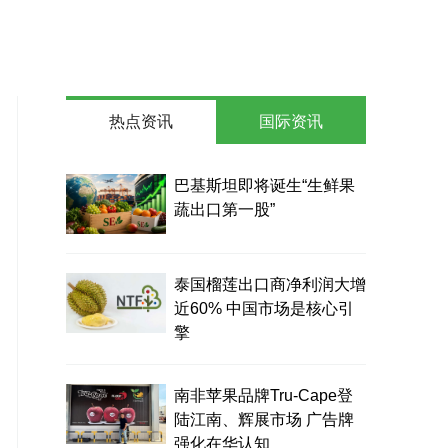
热点资讯
国际资讯
巴基斯坦即将诞生“生鲜果
蔬出口第一股”
泰国榴莲出口商净利润大增
近60% 中国市场是核心引
擎
南非苹果品牌Tru-Cape登
陆江南、辉展市场 广告牌
强化在华认知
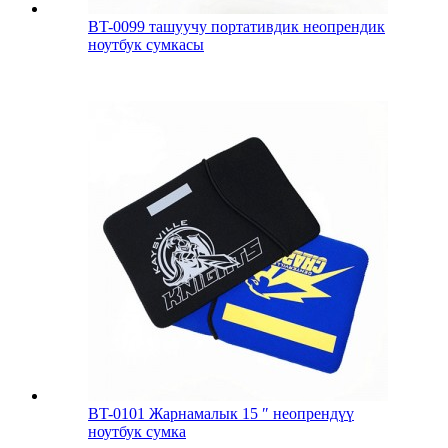
BT-0099 ташуучу портативдик неопрендик
ноутбук сумкасы
BT-0101 Жарнамалык 15 ″ неопрендүү
ноутбук сумка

=== EXERCISE GOAL ===
In your copy of the entries above, keep the text exact and leave out the pictures.

=== EXERCISE RESPONSE ===
热点资讯
国际资讯
巴基斯坦即将诞生“生鲜果
蔬出口第一股”
泰国榴莲出口商净利润大增
近60% 中国市场是核心引
擎
南非苹果品牌Tru-Cape登
陆江南、辉展市场 广告牌
强化在华认知
BT-0099 ташуучу портативдик неопрендик
ноутбук сумкасы
BT-0101 Жарнамалык 15 ″ неопрендүү
ноутбук сумка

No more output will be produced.